Dr Cecile Crosnier

Senior Staff Scientist

Alumni

This person is a member of Sanger Institute Alumni.

Cecile’s main interest is the identification of new interactions between proteins displayed at the cellular surface of pathogens and of their hosts. Her primary focus has been on two human parasitic diseases most prevalent in developing countries, malaria and schistosomiasis. The identification of interactions involved in parasite invasion of their host could help in the rational design of new vaccines and therapies.

I joined the Wright faculty lab in 2007 and have mostly been working on the identification of new receptor-ligand interactions between pathogens and their host. To identify targets that can be easily accessible to therapeutics, we have been focusing on pathogen and host proteins that are displayed at the cell surface. My role is to compile, express and test large libraries of recombinant proteins that represent the cell surface repertoire of various pathogens.

I first focused on cell surface proteins displayed at the surface of merozoites, the blood-stage form of the Plasmodium falciparum parasite that causes malaria. Using a technique to detect low affinity extracellular interactions, I screened this panel of parasite proteins against a library of proteins present at the surface of the human red blood cell. Using this approach, I identified some new host-pathogen interactions, including the one between the P. falciparum RH5 and human basigin, which is essential for the invasion of P. falciparum into the human erythrocyte. RH5 has now become a primary target in the development of an effective vaccine against malaria.
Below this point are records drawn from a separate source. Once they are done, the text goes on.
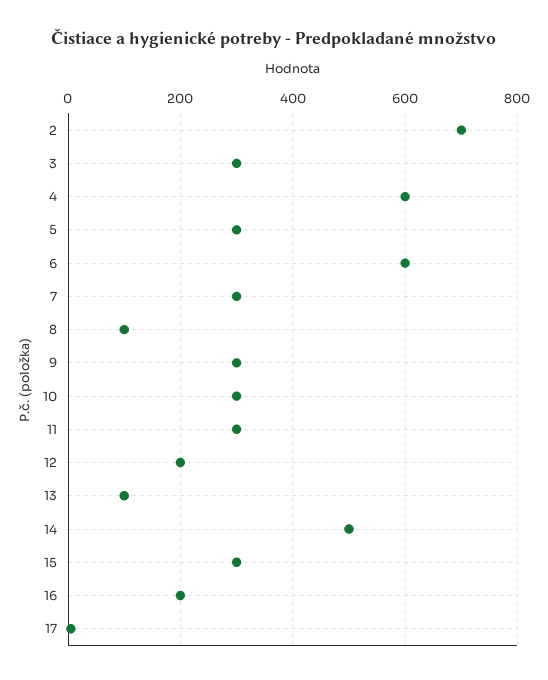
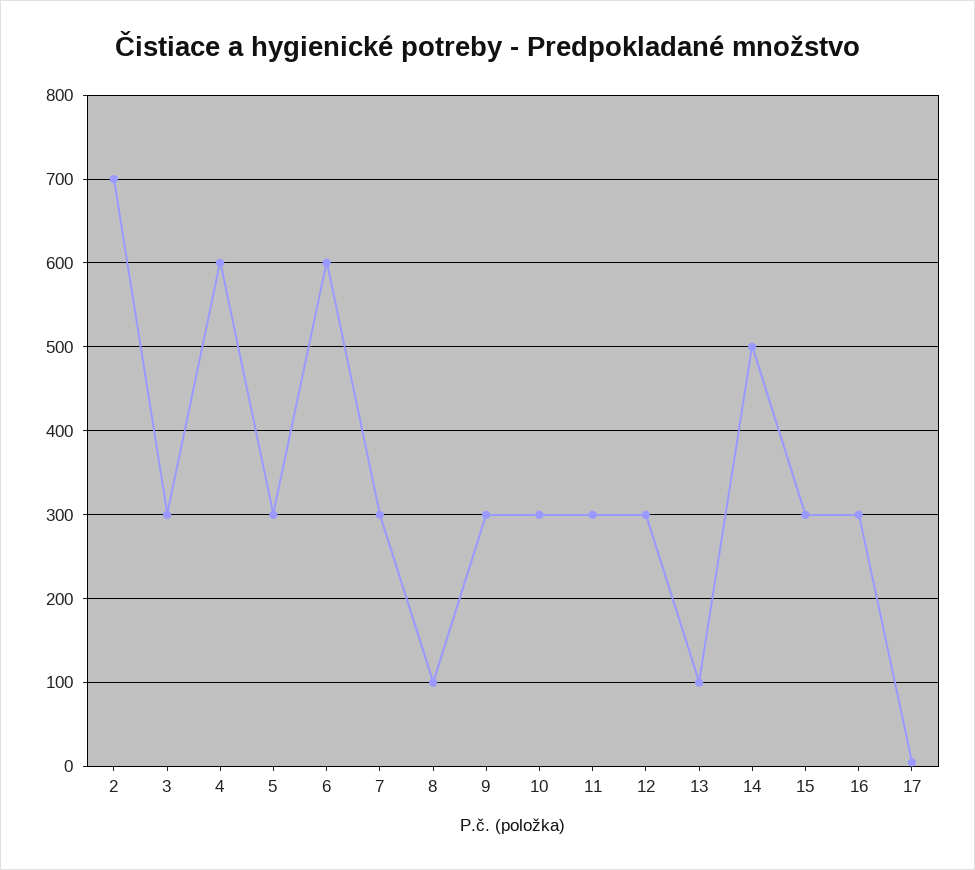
  {
    "2": 700,
    "3": 300,
    "4": 600,
    "5": 300,
    "6": 600,
    "7": 300,
    "8": 100,
    "9": 300,
    "10": 300,
    "11": 300,
-   "12": 200,
+   "12": 300,
    "13": 100,
    "14": 500,
    "15": 300,
-   "16": 200,
+   "16": 300,
    "17": 10
  }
More recently, I have begun a new project looking at extracellular proteins of Schistosoma mansoni, the parasite that causes bilharzia, for which no vaccine is available despite being the second most common parasitic disease. We have compiled a library proteins mostly expressed at the schistomula stage, which occurs shortly after the parasite has penetrated the human host’s skin. Using a systematic screening approach, we hope to identify new vaccine targets.